But what is this world?  A terror of pre-industrial life, or of the fantasy of returning to the land?  The drudgery of the repetitive and quotidian in the face of a world that is dying with or without us?  (And these days, it is mostly with and probably because of us.)  With Tarr, too:  "The key point is that the humanity, all of us, including me, are responsible for destruction of the world. But there is also a force above human at work – the gale blowing throughout the film – that is also destroying the world. So both humanity and a higher force are destroying the world."  Clearly this higher force is not the god that is dead. The vision is one wherein nature, once harnessed and passive like the Turin Horse, is now being brought to bear upon its own destruction.  The echoes in our own experience of 'human-caused climate change' are clear: if first we sought an alibi or a cover – or wished to pretend we had nothing to do with it – we have found cover in the storms now producing themselves across the Earth in record intensity, seemingly of their own accord.  If our hand set the trap in motion, we didn't build the trap to begin with, and frankly could never have understood its complexity – we were rarely interested in understanding complexity when there was money to be made.   The neighbor comes in and says the same.  The old man becomes the filmmaker.  His task: to give his neighbors palinka in exchange for some coin.  The gypsies come through on a cart, bound for America.
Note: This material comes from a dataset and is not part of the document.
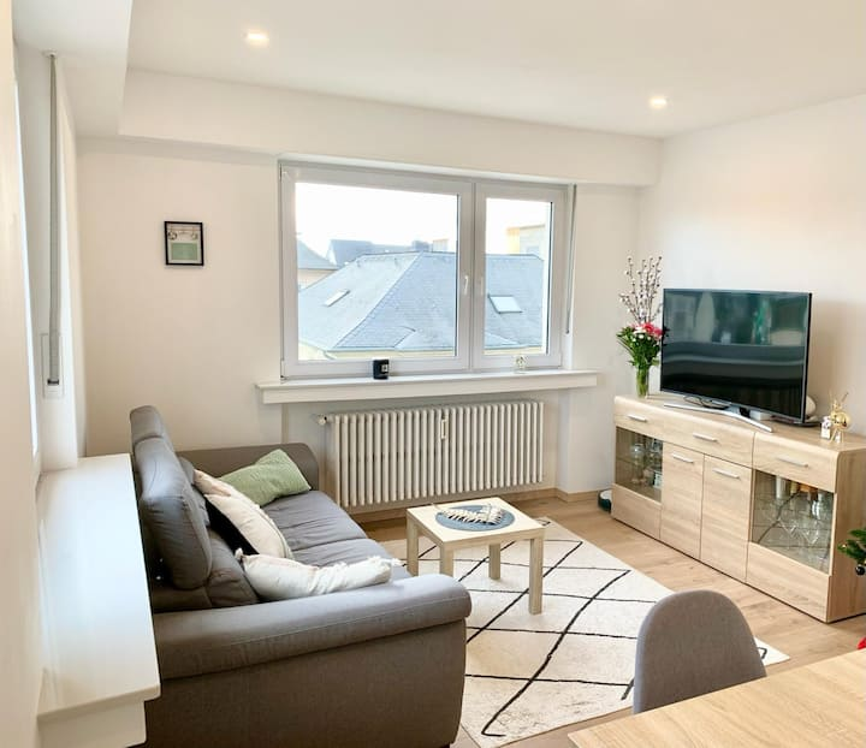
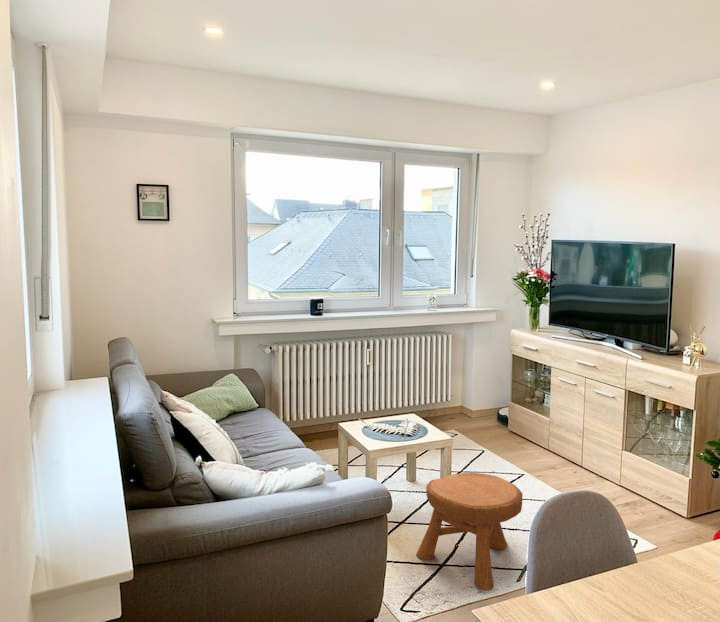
+ stool [415,472,524,592]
The well dries up, or maybe they take the rest of the water with them.  All that's left then is palinka, and the potatoes the man and his daughter can no longer bring themselves to eat.

The work of watching Turin Horse seems to have to do with realizing what is around you as it comes into focus.  The characters slowly become aware of their plight, as the well dries up, and eventually the sun burns out.  Maybe it is a solar eclipse, like the one recreated by the drunken peasants in the bar room of Werkmeister.  The old man and his daughter are of course powerless to do anything about it.  The fact that they, unlike Nietzsche, don't go mad (remember, it is the horse here who loses it) is a foreboding warning of the price of sanity.  What is wrong with you, humanity, that you guard your sanity even now when anyone with any sense would have lost it?  Even the horse has enough sense to do so.  To lose one's sanity in the face of the destruction of the world seems more noble than to continue on as if nothing is happening.  The beast of burden is wise enough to know better.  The dumb brutes turn out to be the farmer and his daughter.